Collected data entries

##############################

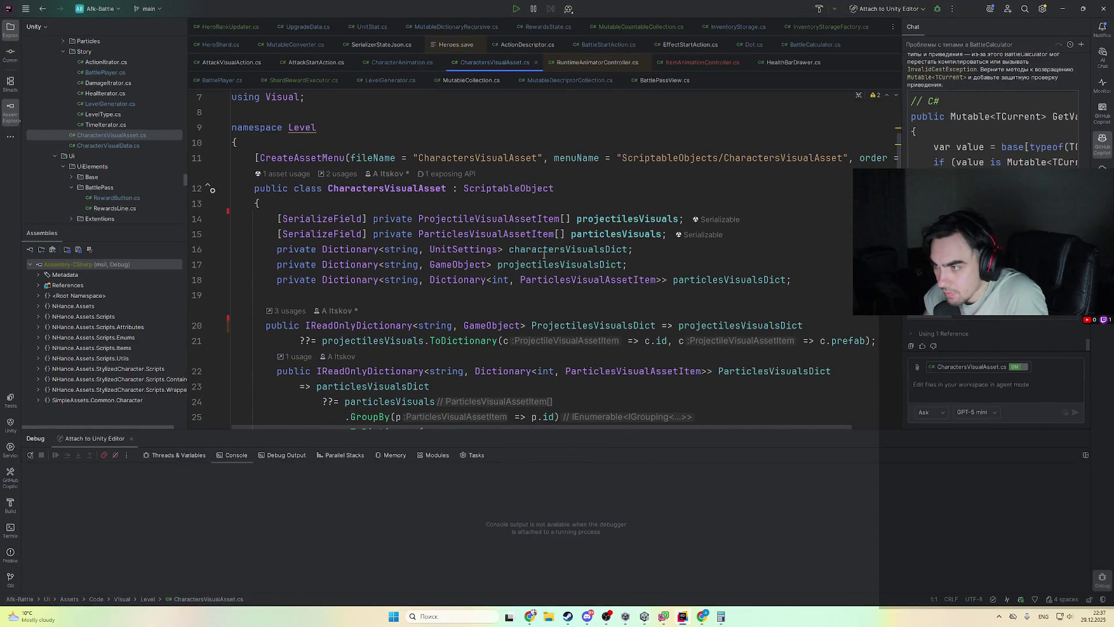
pyautogui.keyDown('ctrl'); pyautogui.click(518, 234); pyautogui.keyUp('ctrl')
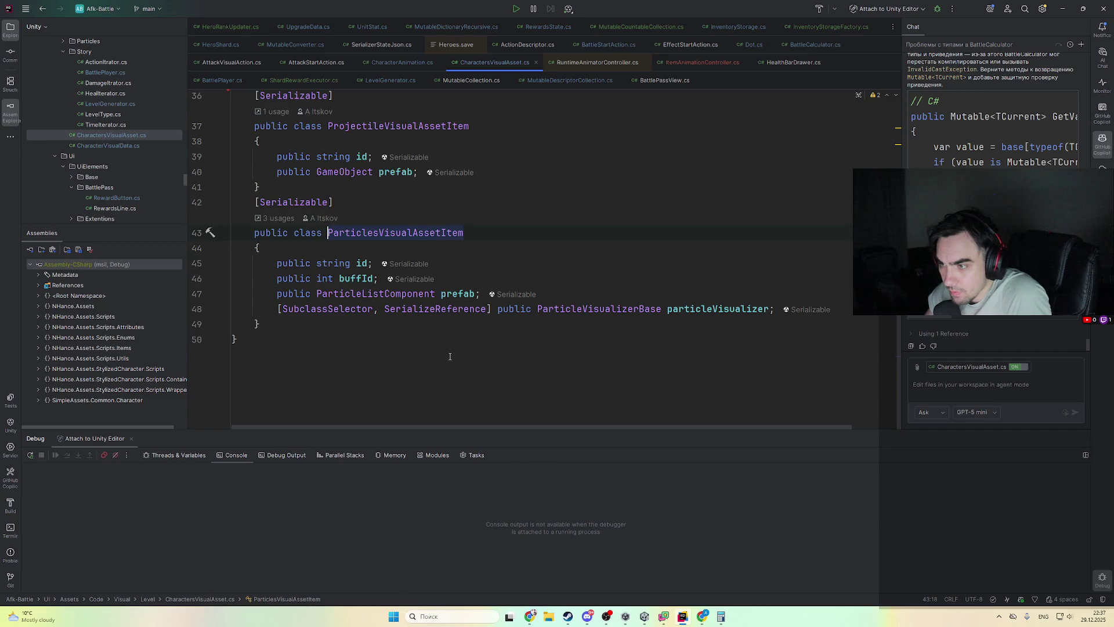
# - Inspect the ParticleListComponent class, then return to CharactersVisualAsset.cs
pyautogui.keyDown('ctrl'); pyautogui.click(427, 299); pyautogui.keyUp('ctrl')
pyautogui.scroll(-3, 533, 323)
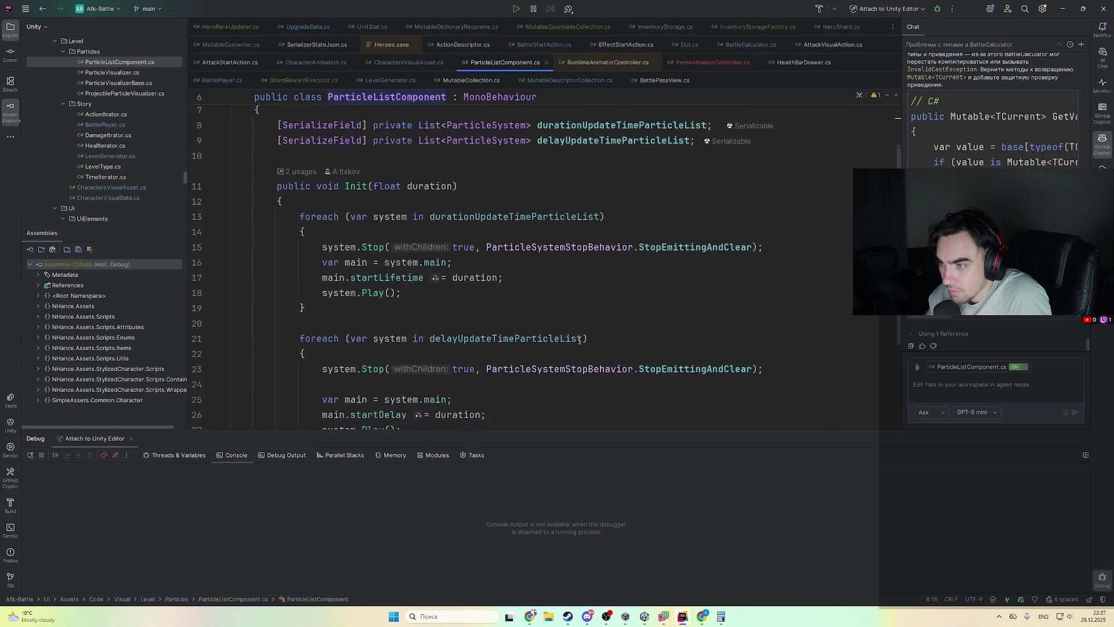
pyautogui.scroll(3, 579, 340)
pyautogui.scroll(-5, 579, 340)
pyautogui.scroll(3, 609, 342)
pyautogui.press('ctrl+minus')
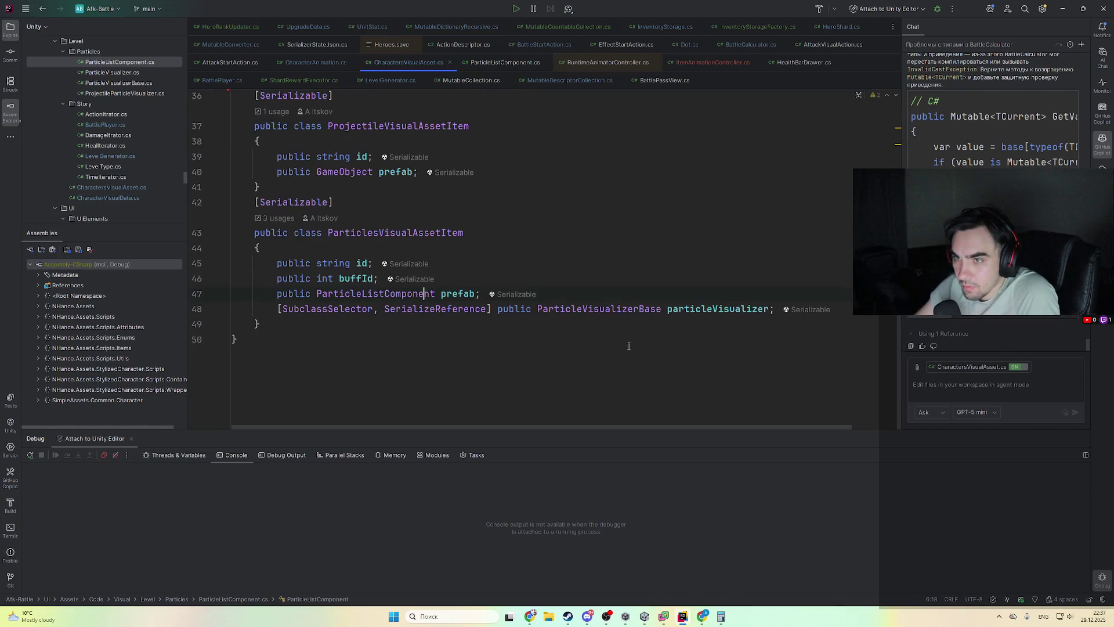
# - Trace ParticleVisualizerBase.Visualize to its ProjectileParticleVisualizer override and read it
pyautogui.keyDown('ctrl'); pyautogui.click(622, 316); pyautogui.keyUp('ctrl')
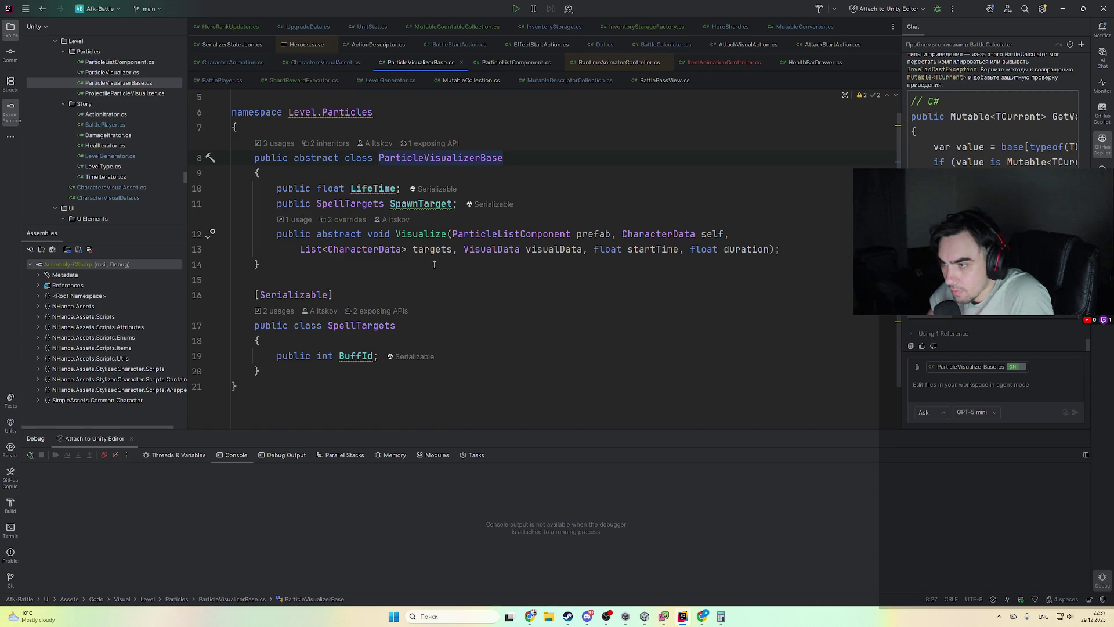
pyautogui.keyDown('ctrl'); pyautogui.click(427, 235); pyautogui.keyUp('ctrl')
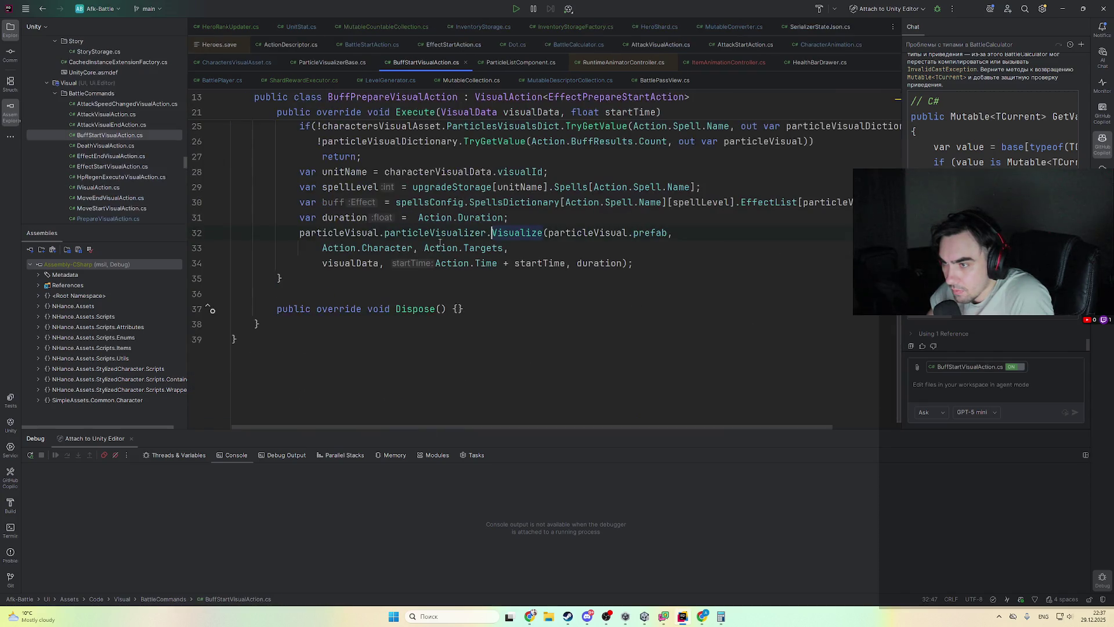
pyautogui.scroll(2, 526, 293)
pyautogui.keyDown('ctrl'); pyautogui.click(516, 279); pyautogui.keyUp('ctrl')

##############################

### What you will do
Although the records contain pictures, only the text should be copied, exactly as it stands.

### Written reply
pyautogui.keyDown('ctrl'); pyautogui.click(518, 234); pyautogui.keyUp('ctrl')
# - Inspect the ParticleListComponent class, then return to CharactersVisualAsset.cs
pyautogui.keyDown('ctrl'); pyautogui.click(427, 299); pyautogui.keyUp('ctrl')
pyautogui.scroll(-3, 533, 323)
pyautogui.scroll(3, 579, 340)
pyautogui.scroll(-5, 579, 340)
pyautogui.scroll(3, 609, 342)
pyautogui.press('ctrl+minus')
# - Trace ParticleVisualizerBase.Visualize to its ProjectileParticleVisualizer override and read it
pyautogui.keyDown('ctrl'); pyautogui.click(622, 316); pyautogui.keyUp('ctrl')
pyautogui.keyDown('ctrl'); pyautogui.click(427, 235); pyautogui.keyUp('ctrl')
pyautogui.scroll(2, 526, 293)
pyautogui.keyDown('ctrl'); pyautogui.click(516, 279); pyautogui.keyUp('ctrl')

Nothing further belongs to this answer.